▸ Stated exercise
Present every line of the material below as a numbered list, leaving out any blank lines.

---*---

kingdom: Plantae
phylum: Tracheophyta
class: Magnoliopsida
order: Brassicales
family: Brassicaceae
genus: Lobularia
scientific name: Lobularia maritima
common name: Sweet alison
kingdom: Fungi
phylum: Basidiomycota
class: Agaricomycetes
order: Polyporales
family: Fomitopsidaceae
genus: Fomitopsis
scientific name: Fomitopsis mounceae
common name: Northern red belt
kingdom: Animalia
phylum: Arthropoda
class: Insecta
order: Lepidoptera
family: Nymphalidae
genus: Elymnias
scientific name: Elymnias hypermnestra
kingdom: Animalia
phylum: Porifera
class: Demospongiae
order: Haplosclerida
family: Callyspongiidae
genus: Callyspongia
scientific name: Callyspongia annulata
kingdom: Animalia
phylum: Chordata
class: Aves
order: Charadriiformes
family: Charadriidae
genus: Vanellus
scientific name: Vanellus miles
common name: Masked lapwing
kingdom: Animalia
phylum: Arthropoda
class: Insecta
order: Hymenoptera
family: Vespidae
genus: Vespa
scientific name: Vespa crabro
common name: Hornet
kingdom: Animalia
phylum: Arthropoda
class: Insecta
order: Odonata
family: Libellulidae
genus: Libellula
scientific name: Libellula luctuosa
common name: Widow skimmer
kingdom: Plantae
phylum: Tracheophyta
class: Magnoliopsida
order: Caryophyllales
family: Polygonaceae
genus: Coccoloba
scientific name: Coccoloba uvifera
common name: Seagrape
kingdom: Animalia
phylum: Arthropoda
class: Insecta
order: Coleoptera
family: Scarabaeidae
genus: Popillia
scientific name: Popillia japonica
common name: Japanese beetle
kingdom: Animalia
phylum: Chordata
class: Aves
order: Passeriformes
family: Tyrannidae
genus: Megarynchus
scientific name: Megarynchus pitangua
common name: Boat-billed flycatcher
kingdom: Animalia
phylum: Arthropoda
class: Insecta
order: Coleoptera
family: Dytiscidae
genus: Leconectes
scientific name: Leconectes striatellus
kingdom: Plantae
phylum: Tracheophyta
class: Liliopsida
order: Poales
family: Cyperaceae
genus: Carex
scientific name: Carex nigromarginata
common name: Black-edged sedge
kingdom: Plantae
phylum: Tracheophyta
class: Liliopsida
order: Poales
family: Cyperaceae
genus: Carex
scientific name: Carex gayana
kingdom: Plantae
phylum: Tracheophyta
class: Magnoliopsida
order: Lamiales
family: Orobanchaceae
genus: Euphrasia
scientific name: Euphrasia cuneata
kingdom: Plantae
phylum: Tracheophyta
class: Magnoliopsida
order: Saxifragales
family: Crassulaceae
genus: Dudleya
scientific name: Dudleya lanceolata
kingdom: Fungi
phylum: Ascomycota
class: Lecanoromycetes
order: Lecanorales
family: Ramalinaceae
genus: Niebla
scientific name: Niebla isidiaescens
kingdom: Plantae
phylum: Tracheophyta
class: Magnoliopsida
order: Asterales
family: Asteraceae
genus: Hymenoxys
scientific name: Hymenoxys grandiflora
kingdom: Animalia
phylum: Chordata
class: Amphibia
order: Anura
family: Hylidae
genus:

---*---

▸ Answer for this exercise
1. kingdom: Plantae
2. phylum: Tracheophyta
3. class: Magnoliopsida
4. order: Brassicales
5. family: Brassicaceae
6. genus: Lobularia
7. scientific name: Lobularia maritima
8. common name: Sweet alison
9. kingdom: Fungi
10. phylum: Basidiomycota
11. class: Agaricomycetes
12. order: Polyporales
13. family: Fomitopsidaceae
14. genus: Fomitopsis
15. scientific name: Fomitopsis mounceae
16. common name: Northern red belt
17. kingdom: Animalia
18. phylum: Arthropoda
19. class: Insecta
20. order: Lepidoptera
21. family: Nymphalidae
22. genus: Elymnias
23. scientific name: Elymnias hypermnestra
24. kingdom: Animalia
25. phylum: Porifera
26. class: Demospongiae
27. order: Haplosclerida
28. family: Callyspongiidae
29. genus: Callyspongia
30. scientific name: Callyspongia annulata
31. kingdom: Animalia
32. phylum: Chordata
33. class: Aves
34. order: Charadriiformes
35. family: Charadriidae
36. genus: Vanellus
37. scientific name: Vanellus miles
38. common name: Masked lapwing
39. kingdom: Animalia
40. phylum: Arthropoda
41. class: Insecta
42. order: Hymenoptera
43. family: Vespidae
44. genus: Vespa
45. scientific name: Vespa crabro
46. common name: Hornet
47. kingdom: Animalia
48. phylum: Arthropoda
49. class: Insecta
50. order: Odonata
51. family: Libellulidae
52. genus: Libellula
53. scientific name: Libellula luctuosa
54. common name: Widow skimmer
55. kingdom: Plantae
56. phylum: Tracheophyta
57. class: Magnoliopsida
58. order: Caryophyllales
59. family: Polygonaceae
60. genus: Coccoloba
61. scientific name: Coccoloba uvifera
62. common name: Seagrape
63. kingdom: Animalia
64. phylum: Arthropoda
65. class: Insecta
66. order: Coleoptera
67. family: Scarabaeidae
68. genus: Popillia
69. scientific name: Popillia japonica
70. common name: Japanese beetle
71. kingdom: Animalia
72. phylum: Chordata
73. class: Aves
74. order: Passeriformes
75. family: Tyrannidae
76. genus: Megarynchus
77. scientific name: Megarynchus pitangua
78. common name: Boat-billed flycatcher
79. kingdom: Animalia
80. phylum: Arthropoda
81. class: Insecta
82. order: Coleoptera
83. family: Dytiscidae
84. genus: Leconectes
85. scientific name: Leconectes striatellus
86. kingdom: Plantae
87. phylum: Tracheophyta
88. class: Liliopsida
89. order: Poales
90. family: Cyperaceae
91. genus: Carex
92. scientific name: Carex nigromarginata
93. common name: Black-edged sedge
94. kingdom: Plantae
95. phylum: Tracheophyta
96. class: Liliopsida
97. order: Poales
98. family: Cyperaceae
99. genus: Carex
100. scientific name: Carex gayana
101. kingdom: Plantae
102. phylum: Tracheophyta
103. class: Magnoliopsida
104. order: Lamiales
105. family: Orobanchaceae
106. genus: Euphrasia
107. scientific name: Euphrasia cuneata
108. kingdom: Plantae
109. phylum: Tracheophyta
110. class: Magnoliopsida
111. order: Saxifragales
112. family: Crassulaceae
113. genus: Dudleya
114. scientific name: Dudleya lanceolata
115. kingdom: Fungi
116. phylum: Ascomycota
117. class: Lecanoromycetes
118. order: Lecanorales
119. family: Ramalinaceae
120. genus: Niebla
121. scientific name: Niebla isidiaescens
122. kingdom: Plantae
123. phylum: Tracheophyta
124. class: Magnoliopsida
125. order: Asterales
126. family: Asteraceae
127. genus: Hymenoxys
128. scientific name: Hymenoxys grandiflora
129. kingdom: Animalia
130. phylum: Chordata
131. class: Amphibia
132. order: Anura
133. family: Hylidae
134. genus:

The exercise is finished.